Gottlob fand Papa mittels seines Alles-Könner-Handys noch vor der ersten großen Brücke eine kleine Pension mit freien Zimmern. Sie waren müde, als sie in dem kleinen Ort ankamen, trotzdem mussten sie in einem Supermarkt noch ein Abendbrot besorgen, sie wählten Holländischen Leerdammer, Joghurt- Drinks und dunkles Brot. Die Pension, in der sie abstiegen, war bescheiden, aber es gab eine Dusche und gute Betten. In einem der Zimmer rückten sie mangels eines Tisches zwei Nachtkästchen zusammen und deckten darauf ihr Abendbrot. Nach dem langen Tag auf dem Rad schmeckte es köstlich. Den spärlichen Rest packten Oma und Mama als Proviant für den morgigen Wandertag ein.

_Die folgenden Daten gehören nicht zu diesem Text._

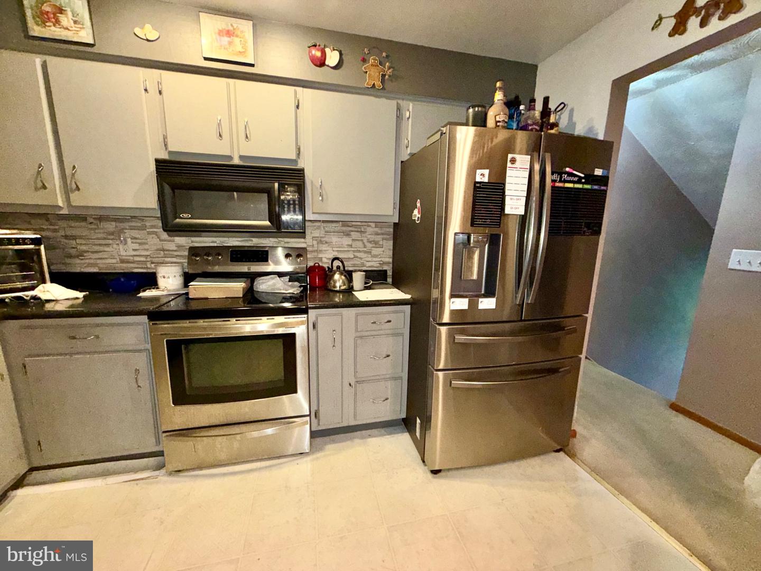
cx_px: 380
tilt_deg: -12.1
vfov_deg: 85.7
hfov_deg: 102.1
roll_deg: -1.8
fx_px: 308
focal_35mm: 14
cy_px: 286
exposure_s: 1/60
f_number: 2.2
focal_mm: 2.22
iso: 125
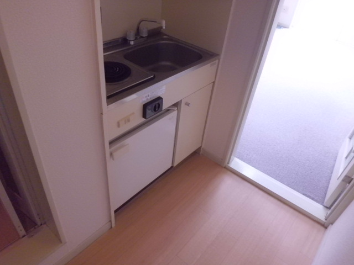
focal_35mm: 26
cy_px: 132
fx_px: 266
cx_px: 177
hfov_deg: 67.3
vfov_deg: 53.1
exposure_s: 1/80
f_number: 2.8
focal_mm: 4.7
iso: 400
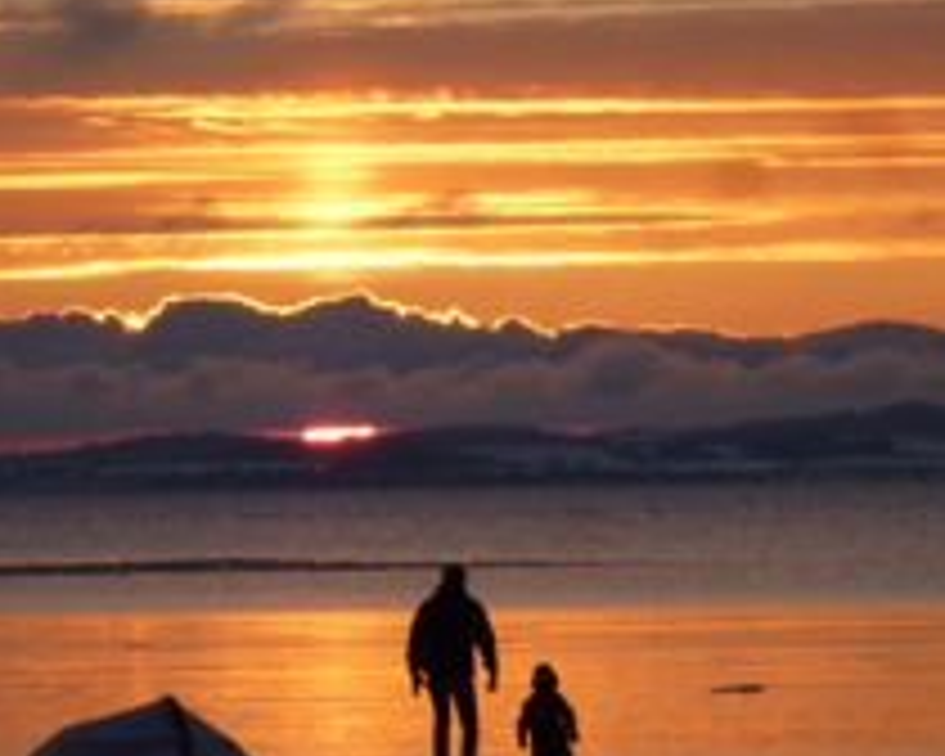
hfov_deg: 7.5
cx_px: 450
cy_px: 317
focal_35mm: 257
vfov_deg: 6.0
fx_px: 7188
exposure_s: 1/125
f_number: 5.8
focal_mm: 21.3
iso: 80
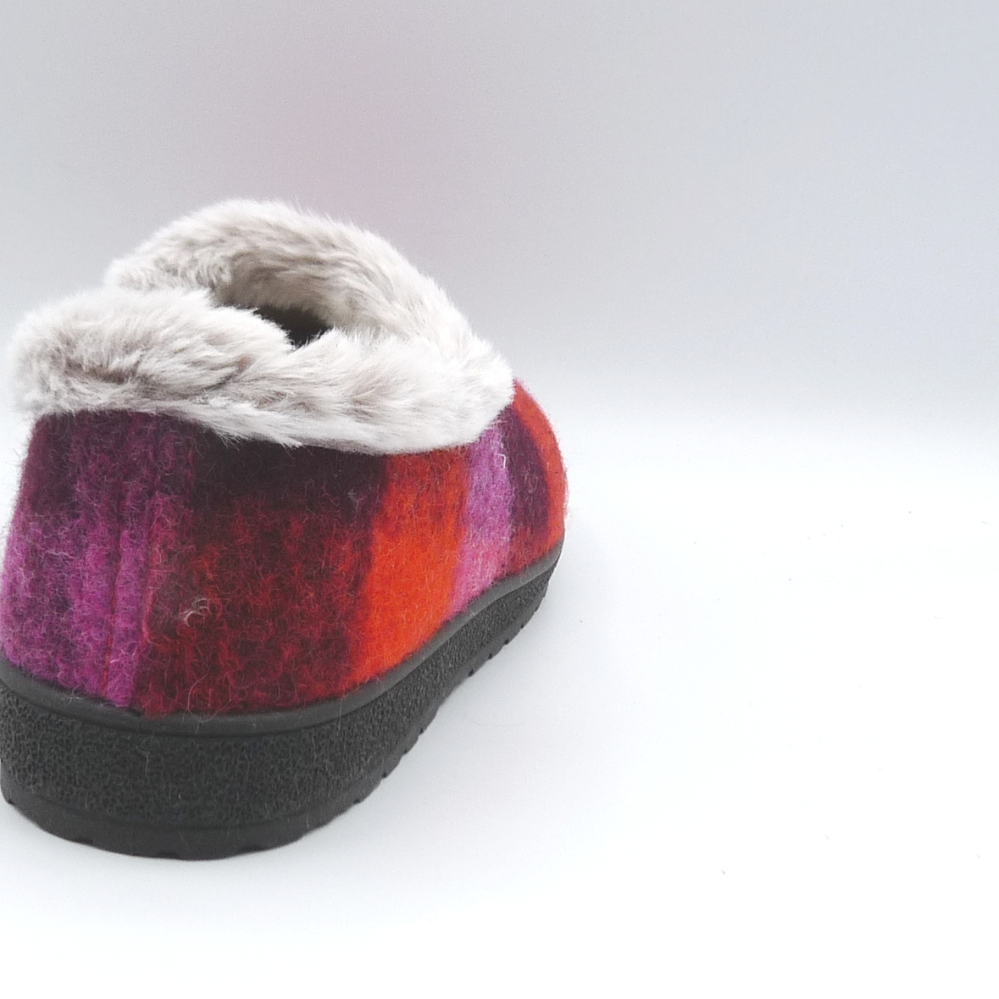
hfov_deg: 28.5
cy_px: 500
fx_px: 1959
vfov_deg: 28.6
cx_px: 395
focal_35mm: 60
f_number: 4.5
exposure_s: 1/250
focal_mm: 4.9
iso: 100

Dann verkrochen sie sich in ihre Betten und kurz darauf verriet ein allgemeines, gleichmäßiges Atmen, Röcheln oder leises Schnarchen, dass sich die Familie Steinert im Reich der Träume befand. Bis auf Anika.

Noch immer spukte die kleine Qualle in ihrem Kopf herum. Die Buchstaben, die den Namen der Prinzessin derer von Oranien bilden sollten, hatte sie in ihr Notizheft geschrieben, zweimal ein M, zweimal ein I, ein A und ein R., aber sosehr sie auch ihre grauen Zellen anstrengte, ein passender Name fiel ihr nicht ein. Auch jener Spruch- hoffentlich hatte sie ihn richtig aufgeschrieben- beschäftigte sie, dreimal sollte sie mit seiner Hilfe in die Vergangenheit dieses Landes schauen können.

Aber dann schlummerte sie doch ein und träumte von der Quallenprinzessin, die sich, wunderbar anzuschauen, mit ihren Gefährtinnen aus dem bewegten Meer erhob.